Source document Block Start

Maps represent a certain way of seeing the world. This primarily relates to ownership, exclusivity and power relations. What happens if we look at our map of the world differently for once? Instead of national borders, we follow indigenous lines. This shows us that our world could look completely different today.

Alternative Maps “Native Land”

Despite the decolonization in the 19th and 20th century, the aftereffects of colonialism can still be felt today: On the one hand, economic and political dependencies define international politics. On the other hand, colonial images and racist ideas are still present all over the world today. In Switzerland in particular, there is still little awareness of colonial issues. Racism is seen as something foreign and is rarely reflected on. Colonial images have to be exposed and their racist impact made visible. Only once we understand how the view of the “foreign other” still works today, and that white people are privileged, can the Eurocentric perception be broken and decolonization begin.


Where do you still see colonial structures today?



Compared to many of his contemporaries, Martin Schmid grew up in a respected family home. He can read and write and attends the Jesuit college. He lives much longer than the average person at the time.

We don't know how much Pater Martin Schmid knew about the world when he boarded the ship to South America in 1728. The probability of dying from a foreign disease, however, is high during the crossing or afterwards in Bolivia. His letters during the journey are composed with that in mind: he writes as if it were his last word.

Source document Block End

Goal of the exercise: Please restate the text on colonialism from "We don't know" to "his last word.", replacing "ship" with "vessel".

Input data Block Start

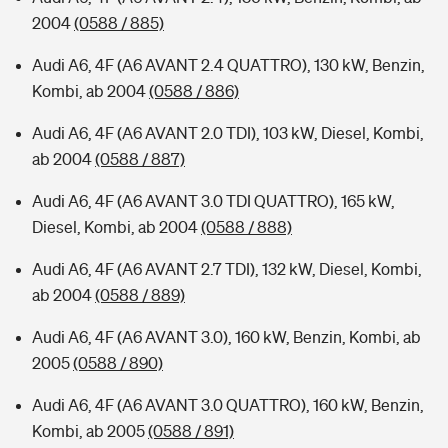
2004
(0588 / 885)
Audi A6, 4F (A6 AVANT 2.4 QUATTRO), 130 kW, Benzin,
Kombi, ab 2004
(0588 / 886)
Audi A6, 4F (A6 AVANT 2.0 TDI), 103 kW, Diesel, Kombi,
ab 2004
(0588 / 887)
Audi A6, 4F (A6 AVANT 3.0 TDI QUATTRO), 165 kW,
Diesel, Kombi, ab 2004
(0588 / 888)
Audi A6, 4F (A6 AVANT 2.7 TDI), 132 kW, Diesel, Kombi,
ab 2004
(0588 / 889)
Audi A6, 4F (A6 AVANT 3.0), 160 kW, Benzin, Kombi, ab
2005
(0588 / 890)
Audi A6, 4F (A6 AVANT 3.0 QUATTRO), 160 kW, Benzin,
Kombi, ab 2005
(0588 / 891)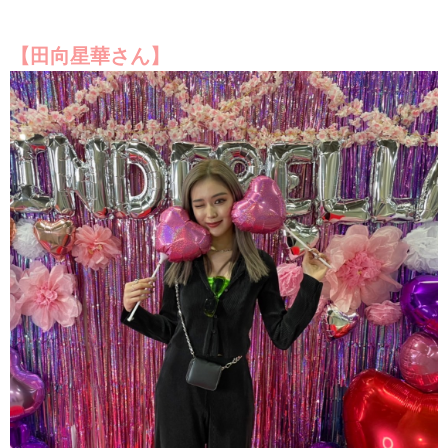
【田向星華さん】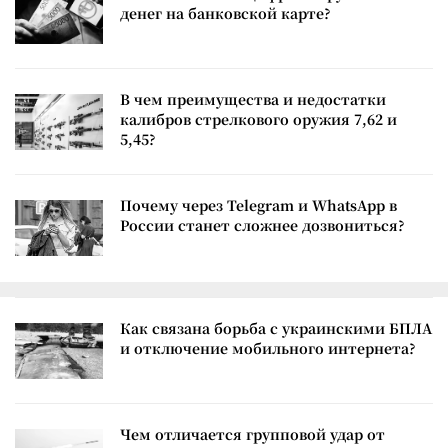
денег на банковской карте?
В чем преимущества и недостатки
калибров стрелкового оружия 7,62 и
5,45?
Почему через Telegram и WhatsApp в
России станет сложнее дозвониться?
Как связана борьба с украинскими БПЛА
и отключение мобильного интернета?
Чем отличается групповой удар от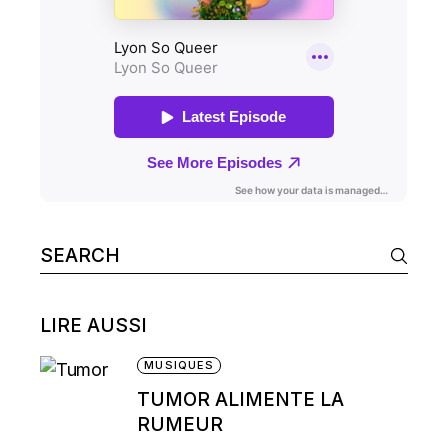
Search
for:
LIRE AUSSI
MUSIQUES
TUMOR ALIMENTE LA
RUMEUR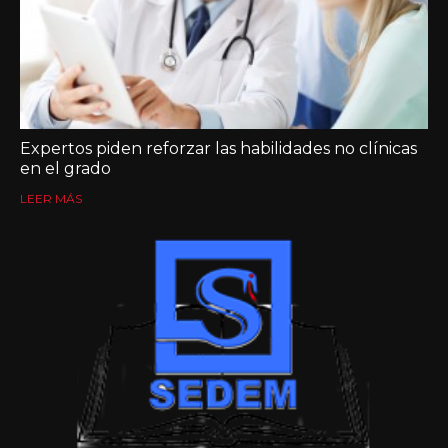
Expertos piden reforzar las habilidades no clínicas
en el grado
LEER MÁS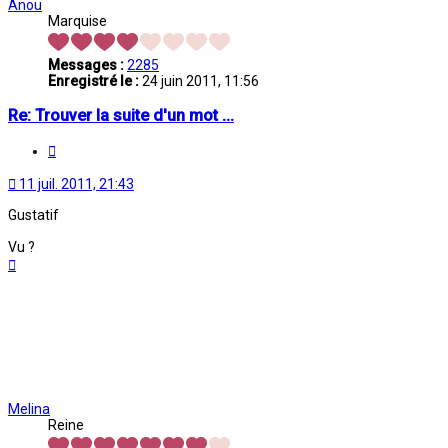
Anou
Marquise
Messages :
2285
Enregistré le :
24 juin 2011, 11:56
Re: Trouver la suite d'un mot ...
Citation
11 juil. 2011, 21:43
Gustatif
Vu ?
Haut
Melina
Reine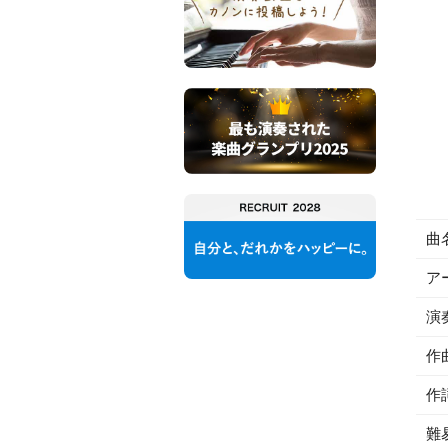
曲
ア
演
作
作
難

Input data Block End

Task answer:
We don't know how much Pater Martin Schmid knew about the world when he boarded the vessel to South America in 1728. The probability of dying from a foreign disease, however, is high during the crossing or afterwards in Bolivia. His letters during the journey are composed with that in mind: he writes as if it were his last word.